Tornano le tre talentuose californiane con il sophomore “Excess” che bissa l’esordio “Signal” del 2019.
E’ ormai noto, soprattutto tra chi si era follemente innamorato della superba Belinda, che la band di L.A. scelse il proprio nome da una traccia dell’album delle Go-Go’s “The Beauty and the Beat”, uscito nel lontano 1981. La band è composta da Lola Dompè alla batteria e voce (figlia del batterista dei Bauhaus,  Kevin Haskins). Izzy Glaudini (Synths e voce principale) e Halle Saxon (basso e voce).

Registrato in tempi record da Joo Joo Ashworth (Sasami, FROTH), l’album tocca temi delicati e attuali, come il consumismo sfrenato, l’istinto animale della sopravvivenza personale, le minacce climatiche e la lotta delle èlite mondiali per il potere economico e il controllo sociale.

Temi questi che ben si associano e legano allo stile musicale del trio. Linea di basso che detta la melodia, batteria schematica senza fronzoli, stile motorik, synth che crea tappeti e raccordi con suoni vari e “robotici” come in “Automaton” un brano dove la Glaudini da il meglio di sè.

L’ipotetico abbandono della terra – Maybe there’s a new world out there, we can do it all again –, tema della opener “New Beginning”, è invece splendidamente enfatizzato dal perentorio cambio di ritmo che accentua la sensazione della partenza, o per meglio dire, della fuga dal pianeta ormai morente. Fuga inutile ovviamente, alle ricerca di un nuovo mondo al servizio del desiderio, qui con le sembianze di un consumismo senza fine (“Endless service of desire”).

“Venus Hour” è probabilmente il momento più fantasioso, con il dialogo vocale e la batteria che si permette anche qualche rullata in un brano dove insaziabilità  e dipendenza vengono ben descritte. Non si può di certo dire che di band come questa se ne trovino in giro a bizzeffe. L’ascolto di “Excess”, come del resto di “Signal” in un primo momento spiazza. Abituandoci al loro ritmo tuttavia tutto diventa più facile e piacevole. Non per nulla le troveremo in giro per il pianeta ad aprire i concerti di Parquet Courts, IDLES e Tame Impala.

Dal centesimo piano le note di “Skyscraper”, lente e cadenzate sfociano nello stupendo ritornello dove quella nota di basso che cade su “wanna – difference – gotta e money” creano una vibrazione che parole per descriverla non sono ancora state coniate…

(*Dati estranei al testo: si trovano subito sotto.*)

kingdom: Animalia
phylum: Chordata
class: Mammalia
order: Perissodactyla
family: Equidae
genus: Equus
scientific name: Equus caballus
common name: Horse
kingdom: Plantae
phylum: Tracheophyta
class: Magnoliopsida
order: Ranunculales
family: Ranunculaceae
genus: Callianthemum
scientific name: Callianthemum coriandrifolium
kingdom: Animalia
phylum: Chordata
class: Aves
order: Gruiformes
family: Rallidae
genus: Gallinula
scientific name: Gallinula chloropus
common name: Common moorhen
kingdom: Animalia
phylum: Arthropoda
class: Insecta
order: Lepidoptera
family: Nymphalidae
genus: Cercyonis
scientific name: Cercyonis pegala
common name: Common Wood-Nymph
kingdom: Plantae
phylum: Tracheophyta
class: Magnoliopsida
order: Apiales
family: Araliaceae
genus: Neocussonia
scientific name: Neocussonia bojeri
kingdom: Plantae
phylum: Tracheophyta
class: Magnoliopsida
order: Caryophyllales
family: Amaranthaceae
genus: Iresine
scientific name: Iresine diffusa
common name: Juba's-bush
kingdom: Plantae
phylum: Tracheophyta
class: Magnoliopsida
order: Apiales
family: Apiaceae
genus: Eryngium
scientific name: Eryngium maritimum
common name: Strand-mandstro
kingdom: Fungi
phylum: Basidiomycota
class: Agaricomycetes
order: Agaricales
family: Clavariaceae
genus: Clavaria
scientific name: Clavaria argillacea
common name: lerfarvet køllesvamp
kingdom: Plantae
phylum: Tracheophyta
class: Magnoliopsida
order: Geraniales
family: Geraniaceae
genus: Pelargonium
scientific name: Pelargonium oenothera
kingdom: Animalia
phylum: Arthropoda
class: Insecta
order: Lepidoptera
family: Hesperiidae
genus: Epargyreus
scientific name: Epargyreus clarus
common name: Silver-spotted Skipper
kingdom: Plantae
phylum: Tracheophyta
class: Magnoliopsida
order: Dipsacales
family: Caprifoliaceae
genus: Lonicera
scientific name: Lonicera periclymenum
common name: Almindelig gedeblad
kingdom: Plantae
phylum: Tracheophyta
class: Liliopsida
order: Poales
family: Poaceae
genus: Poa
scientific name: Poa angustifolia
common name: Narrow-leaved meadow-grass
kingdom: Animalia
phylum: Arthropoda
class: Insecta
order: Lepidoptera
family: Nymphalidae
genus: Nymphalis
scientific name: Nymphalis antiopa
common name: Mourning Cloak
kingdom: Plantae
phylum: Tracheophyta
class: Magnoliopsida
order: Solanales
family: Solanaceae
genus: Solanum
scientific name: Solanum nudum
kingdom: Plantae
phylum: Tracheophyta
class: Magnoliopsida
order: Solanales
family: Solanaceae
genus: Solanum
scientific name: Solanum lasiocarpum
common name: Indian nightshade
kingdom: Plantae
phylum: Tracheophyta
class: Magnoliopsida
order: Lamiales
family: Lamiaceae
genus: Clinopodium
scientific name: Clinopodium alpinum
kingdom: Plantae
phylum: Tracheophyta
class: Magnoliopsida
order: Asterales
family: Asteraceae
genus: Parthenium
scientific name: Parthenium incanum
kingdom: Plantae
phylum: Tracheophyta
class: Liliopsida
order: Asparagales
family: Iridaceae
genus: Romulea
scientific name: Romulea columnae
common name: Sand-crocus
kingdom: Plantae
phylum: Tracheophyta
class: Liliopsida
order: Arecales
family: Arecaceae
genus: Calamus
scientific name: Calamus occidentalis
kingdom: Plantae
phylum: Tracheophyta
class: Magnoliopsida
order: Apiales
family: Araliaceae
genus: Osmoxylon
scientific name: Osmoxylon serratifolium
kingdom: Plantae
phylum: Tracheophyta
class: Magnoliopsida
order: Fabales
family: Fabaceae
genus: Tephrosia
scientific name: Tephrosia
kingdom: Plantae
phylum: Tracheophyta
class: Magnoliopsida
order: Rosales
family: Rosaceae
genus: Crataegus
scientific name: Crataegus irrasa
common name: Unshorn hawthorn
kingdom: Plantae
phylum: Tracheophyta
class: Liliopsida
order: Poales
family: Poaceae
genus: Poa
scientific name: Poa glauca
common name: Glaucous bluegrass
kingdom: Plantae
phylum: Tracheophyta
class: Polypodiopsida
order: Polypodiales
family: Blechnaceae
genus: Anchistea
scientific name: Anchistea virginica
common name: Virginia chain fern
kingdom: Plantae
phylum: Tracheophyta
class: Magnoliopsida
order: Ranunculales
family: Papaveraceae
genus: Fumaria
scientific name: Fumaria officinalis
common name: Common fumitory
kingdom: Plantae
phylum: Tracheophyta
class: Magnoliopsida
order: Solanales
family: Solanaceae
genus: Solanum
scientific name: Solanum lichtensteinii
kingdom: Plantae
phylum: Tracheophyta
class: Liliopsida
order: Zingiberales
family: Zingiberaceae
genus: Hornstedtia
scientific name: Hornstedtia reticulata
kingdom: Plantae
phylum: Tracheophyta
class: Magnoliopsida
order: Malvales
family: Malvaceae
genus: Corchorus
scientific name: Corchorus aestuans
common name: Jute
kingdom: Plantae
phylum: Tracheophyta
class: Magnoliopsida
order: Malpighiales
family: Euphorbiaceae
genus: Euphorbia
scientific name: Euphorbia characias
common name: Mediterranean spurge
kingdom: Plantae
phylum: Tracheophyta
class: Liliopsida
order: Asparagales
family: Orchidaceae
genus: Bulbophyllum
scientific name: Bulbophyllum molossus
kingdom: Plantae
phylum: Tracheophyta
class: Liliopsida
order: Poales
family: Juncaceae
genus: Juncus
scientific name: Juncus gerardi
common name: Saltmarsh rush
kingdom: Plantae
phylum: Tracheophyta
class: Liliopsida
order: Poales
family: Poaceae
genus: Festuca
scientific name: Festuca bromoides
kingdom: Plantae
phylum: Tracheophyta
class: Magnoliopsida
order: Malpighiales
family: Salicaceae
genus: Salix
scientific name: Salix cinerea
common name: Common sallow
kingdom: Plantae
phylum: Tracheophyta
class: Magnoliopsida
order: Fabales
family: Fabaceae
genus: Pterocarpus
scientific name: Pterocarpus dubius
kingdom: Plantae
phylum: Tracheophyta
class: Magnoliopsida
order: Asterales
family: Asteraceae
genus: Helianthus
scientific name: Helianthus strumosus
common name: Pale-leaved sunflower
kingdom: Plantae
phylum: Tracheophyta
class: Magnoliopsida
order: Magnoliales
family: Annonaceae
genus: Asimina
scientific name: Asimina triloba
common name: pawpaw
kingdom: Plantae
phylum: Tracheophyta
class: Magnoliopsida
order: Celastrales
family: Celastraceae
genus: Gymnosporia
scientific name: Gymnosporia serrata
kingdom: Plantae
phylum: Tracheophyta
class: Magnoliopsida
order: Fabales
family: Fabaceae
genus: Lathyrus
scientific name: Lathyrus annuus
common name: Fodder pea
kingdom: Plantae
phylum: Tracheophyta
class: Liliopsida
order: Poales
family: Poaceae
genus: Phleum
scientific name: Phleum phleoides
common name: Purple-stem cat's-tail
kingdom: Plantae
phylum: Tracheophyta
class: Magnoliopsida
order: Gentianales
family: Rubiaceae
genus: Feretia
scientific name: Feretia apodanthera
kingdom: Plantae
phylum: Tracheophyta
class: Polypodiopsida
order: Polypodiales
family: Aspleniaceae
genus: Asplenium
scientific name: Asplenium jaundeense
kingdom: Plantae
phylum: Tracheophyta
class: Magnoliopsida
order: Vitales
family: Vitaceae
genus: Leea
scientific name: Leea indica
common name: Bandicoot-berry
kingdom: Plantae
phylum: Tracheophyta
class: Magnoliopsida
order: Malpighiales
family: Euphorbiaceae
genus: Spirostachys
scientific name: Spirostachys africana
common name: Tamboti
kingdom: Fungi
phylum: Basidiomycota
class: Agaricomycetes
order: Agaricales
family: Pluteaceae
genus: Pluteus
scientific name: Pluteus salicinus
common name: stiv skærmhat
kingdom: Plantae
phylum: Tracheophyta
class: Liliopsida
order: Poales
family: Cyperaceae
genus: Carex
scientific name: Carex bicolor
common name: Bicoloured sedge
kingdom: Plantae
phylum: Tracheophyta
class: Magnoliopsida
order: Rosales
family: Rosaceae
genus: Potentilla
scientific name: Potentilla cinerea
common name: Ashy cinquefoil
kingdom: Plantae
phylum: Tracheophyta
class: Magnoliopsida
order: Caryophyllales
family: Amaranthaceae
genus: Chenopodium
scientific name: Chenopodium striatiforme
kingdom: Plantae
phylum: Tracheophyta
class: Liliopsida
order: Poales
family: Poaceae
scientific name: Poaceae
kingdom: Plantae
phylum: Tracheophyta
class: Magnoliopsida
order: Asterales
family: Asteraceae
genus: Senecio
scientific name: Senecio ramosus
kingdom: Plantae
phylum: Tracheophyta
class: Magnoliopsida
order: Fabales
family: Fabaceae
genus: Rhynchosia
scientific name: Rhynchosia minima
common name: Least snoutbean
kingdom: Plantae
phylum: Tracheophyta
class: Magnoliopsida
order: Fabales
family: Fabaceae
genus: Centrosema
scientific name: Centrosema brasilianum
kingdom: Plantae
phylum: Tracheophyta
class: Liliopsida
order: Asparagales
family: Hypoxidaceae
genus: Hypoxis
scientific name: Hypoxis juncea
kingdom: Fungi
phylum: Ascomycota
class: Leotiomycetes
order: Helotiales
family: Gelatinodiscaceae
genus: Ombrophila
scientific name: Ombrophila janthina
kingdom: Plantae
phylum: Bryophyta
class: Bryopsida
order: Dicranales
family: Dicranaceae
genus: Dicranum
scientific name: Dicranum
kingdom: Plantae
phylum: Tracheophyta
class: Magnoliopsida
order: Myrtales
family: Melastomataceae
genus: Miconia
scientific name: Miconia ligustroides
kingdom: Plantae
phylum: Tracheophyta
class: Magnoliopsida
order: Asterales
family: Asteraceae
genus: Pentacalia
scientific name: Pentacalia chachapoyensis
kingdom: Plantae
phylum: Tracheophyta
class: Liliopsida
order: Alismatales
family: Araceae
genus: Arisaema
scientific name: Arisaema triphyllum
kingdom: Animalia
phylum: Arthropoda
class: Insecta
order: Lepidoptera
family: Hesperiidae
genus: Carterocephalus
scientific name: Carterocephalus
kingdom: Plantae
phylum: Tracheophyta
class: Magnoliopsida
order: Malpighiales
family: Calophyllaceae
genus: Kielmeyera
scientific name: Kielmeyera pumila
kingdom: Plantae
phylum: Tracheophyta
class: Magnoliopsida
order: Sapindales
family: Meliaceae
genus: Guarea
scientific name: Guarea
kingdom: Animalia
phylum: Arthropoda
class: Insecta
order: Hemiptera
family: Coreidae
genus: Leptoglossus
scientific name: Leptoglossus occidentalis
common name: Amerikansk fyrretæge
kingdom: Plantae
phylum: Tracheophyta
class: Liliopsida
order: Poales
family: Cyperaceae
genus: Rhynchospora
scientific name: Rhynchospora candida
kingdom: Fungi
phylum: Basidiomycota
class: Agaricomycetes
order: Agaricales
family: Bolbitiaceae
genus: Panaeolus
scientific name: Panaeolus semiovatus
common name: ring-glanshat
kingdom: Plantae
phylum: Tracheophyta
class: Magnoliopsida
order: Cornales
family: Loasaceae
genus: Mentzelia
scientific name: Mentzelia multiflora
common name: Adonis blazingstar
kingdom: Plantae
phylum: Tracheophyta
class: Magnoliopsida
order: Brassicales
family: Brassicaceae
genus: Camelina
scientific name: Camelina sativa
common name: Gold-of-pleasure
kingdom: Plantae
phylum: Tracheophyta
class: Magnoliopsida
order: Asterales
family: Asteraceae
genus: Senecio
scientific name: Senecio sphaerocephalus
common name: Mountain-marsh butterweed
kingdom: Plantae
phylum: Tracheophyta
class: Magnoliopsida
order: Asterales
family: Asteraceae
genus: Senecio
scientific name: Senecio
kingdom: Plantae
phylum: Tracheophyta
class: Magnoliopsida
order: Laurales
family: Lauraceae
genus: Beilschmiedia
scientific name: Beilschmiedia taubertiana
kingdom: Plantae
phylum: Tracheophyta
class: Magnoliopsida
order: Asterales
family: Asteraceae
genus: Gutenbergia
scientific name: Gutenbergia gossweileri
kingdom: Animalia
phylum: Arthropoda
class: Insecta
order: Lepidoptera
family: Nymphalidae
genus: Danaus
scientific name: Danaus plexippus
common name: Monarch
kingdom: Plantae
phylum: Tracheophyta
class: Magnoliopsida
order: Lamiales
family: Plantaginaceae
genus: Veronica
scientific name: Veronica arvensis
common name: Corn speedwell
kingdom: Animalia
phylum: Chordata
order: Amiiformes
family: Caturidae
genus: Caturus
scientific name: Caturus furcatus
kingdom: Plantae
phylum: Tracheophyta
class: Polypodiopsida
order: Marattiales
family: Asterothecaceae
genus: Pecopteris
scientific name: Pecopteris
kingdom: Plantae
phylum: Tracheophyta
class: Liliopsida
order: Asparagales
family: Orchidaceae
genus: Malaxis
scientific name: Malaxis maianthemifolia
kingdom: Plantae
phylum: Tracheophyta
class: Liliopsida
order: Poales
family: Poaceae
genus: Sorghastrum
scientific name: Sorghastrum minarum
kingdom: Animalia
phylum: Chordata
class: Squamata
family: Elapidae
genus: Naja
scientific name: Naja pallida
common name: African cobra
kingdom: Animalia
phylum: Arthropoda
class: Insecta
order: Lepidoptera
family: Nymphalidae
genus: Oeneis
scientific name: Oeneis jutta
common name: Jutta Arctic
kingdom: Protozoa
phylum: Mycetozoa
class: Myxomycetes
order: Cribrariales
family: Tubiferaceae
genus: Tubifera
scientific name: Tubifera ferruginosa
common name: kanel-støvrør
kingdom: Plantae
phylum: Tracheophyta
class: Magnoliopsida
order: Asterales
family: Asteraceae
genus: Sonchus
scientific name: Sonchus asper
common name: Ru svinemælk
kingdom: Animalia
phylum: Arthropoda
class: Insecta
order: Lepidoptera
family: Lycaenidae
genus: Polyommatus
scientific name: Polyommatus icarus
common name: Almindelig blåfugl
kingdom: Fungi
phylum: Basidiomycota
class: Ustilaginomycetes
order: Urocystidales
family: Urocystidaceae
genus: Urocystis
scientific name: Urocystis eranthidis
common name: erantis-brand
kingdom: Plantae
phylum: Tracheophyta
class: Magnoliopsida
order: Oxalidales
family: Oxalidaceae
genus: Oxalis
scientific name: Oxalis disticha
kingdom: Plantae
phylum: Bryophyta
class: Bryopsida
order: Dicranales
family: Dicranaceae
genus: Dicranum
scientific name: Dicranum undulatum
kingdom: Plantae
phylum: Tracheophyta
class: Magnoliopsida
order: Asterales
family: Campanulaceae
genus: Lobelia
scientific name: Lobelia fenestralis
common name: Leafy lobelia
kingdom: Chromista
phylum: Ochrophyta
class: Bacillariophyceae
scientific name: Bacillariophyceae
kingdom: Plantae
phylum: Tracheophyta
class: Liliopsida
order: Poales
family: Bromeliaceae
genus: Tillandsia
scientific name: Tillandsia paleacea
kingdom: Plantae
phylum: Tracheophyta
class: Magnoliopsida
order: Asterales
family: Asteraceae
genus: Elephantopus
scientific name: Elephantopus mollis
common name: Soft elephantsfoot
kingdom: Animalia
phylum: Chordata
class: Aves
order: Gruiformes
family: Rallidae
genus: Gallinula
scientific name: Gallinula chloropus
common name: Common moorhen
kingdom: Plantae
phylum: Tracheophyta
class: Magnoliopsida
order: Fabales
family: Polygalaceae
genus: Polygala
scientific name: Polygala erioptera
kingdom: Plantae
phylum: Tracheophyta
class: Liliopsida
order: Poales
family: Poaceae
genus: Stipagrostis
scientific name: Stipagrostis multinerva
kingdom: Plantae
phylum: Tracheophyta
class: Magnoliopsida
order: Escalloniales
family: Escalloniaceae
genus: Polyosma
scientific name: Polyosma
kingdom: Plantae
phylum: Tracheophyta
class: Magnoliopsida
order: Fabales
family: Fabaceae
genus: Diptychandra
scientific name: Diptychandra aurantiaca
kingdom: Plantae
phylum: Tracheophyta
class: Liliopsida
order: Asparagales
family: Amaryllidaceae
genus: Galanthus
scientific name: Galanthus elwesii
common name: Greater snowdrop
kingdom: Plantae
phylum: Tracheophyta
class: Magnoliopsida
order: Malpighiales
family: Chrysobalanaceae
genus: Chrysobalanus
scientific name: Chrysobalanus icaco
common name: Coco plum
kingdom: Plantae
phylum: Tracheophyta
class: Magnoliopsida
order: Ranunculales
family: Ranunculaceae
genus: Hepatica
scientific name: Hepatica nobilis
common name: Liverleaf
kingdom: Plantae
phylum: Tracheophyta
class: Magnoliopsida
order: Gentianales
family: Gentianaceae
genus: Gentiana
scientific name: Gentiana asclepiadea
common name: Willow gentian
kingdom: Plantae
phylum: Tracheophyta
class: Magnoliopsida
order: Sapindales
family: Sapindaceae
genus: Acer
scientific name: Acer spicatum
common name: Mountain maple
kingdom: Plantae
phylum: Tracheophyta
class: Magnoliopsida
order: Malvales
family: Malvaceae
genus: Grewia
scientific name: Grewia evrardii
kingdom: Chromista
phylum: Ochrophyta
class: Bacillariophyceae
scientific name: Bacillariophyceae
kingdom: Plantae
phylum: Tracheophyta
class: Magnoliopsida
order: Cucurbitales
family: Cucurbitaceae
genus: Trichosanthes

You’re never brave enough to try” canta Izzy in “On the Edge”. Di coraggio invece le ragazze di L.A. ne dimostrano parecchio e i loro brani sanno creare emozioni che legandosi sia ai testi che all’accompagnamento musicale innescano curiose e insolite risonanze. L’album si chiude con “Turn Away” che esorta ad un atteggiamento fiducioso, un invito a girare le spalle ai pensieri negativi e al pessimismo.

Per le Automatic è un momento magico, assolutamente meritato.